Hal inilah yang memang terjadi pada masa Kabinet Persatuan Nasional era Gus Dur, atau Kabinet Gotong Royong era Megawati Soekarnoputri atau Kabinet Indonesia Bersatu jilid I dan II masa SBY.
Pada 2014, Kabinet Jokowi dapat dikatakan memang lebih baik, namun tak dapat dipungkiri juga kental dengan aroma kompromi politiknya, dari 34 pos kementerian yagn ada.
Misalnya PDIP Perjuangan menyumbang enam menteri sekaligus (Rini Soemarno, Tjahyo Kumolo, Yasonna H.Laoly, AAGN Puspayoga, Ryamizard Riacudu dan Puan Maharani). PKB sendiri mendapat jatah empat menteri (Marwan Jafar, Hanif Dzakiri, Imam NAhrawi dan M.Nasir), sedangkan Nasdem diberi jatah tiga menteri (Tedjo Edy Purdjianto, Ferry Mursidan Baldan dan Siti Nurbaya).
Realitas politik saat itu memaksa Jokowi harus menelan komitmennya untuk membentuk koalisi tanpa syarat, apalagi apda akhirnya partai yang berseberangan seperti PAN dan Golkar juga ikut masuk.
Di Jilid II ini, Jokowi nampak ingin lebih tegas, ia seperti ingin mau melakukan sesuatu yang lebih ideal di periode kedua ini demi efektifitas pemerintahan, apalagi Jokowi tidak memilliki beban lagi untuk melakukan sesuatu demi terpilih lagi di periode berikut.
Jokowi ingin agar bisa mengontrol penuh siapa calon menteri dari partai yang dia inginkan, dan memastikan kader yang masuk dalam kabinetnya adalah kader yang profesional dan berintegritas tinggi.Â
Hal ini perlu agar tarik menarik kepentingan Jokowi dengan elit-elit partai pendukungnya direduksi, karena standar yang dipakai adalah kompetensi dan profesionalitas.
Persoalannya sekarang adalah harus diakui ini bukan soal Jokowi semata, bukan soal efektifitas partai saja namun juga tentang proyeksi kepemimpinan 2024.

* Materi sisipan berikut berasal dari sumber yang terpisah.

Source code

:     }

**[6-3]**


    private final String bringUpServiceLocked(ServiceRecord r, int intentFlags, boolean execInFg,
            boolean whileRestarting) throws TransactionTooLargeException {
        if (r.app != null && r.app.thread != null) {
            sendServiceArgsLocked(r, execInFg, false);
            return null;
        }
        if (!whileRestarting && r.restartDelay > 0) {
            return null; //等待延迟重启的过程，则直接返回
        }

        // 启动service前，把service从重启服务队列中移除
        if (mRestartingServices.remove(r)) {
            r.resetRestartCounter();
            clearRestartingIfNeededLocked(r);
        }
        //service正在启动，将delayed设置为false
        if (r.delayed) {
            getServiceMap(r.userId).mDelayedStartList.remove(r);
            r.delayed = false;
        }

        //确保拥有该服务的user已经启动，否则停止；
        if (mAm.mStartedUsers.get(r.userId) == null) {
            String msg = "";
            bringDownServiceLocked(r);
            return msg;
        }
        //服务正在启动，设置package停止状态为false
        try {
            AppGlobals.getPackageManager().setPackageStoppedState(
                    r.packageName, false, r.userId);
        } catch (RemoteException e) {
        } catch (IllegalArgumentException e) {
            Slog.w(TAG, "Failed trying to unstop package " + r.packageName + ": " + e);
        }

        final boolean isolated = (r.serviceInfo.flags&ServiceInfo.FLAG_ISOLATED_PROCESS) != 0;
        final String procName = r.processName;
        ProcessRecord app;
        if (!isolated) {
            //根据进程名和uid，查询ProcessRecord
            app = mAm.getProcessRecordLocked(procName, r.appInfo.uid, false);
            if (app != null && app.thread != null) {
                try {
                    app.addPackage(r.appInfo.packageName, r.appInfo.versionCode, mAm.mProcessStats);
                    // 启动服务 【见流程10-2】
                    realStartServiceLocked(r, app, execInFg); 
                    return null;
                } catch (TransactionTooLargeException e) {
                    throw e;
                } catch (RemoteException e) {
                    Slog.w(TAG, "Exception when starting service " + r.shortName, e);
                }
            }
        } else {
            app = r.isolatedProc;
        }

Parpol merasa perlu mendapat jatah yang cukup, untuk menunjukan kapabilitas partai maupun kadernya demi 2024 nanti. Â Selain itu, harus diakui, posisi menteri seringkali digunakan oleh menteri parpol untuk melakukan visi partainya dan juga untuk melayani massa parpol demi kepentingan elektoral ke depan.
Di dalam kondisi ini, bahasa komunikasi Jokowi harus dapat mempertemukan antar elit, terutama partai pendukung agar dapat memahami keinginannya sehingga parpol mesti bersiap untuk mempersiapkan langkah-langkah lain demi kepentingan partai.
Realitas ini pula yang membuat wacana pembentukan dua kementrian baru dan penambahan pimpinan DPR terus menguat, perlu dipahami bahwa secara politik ini dapat membantu dalam pembagian kekuasaan.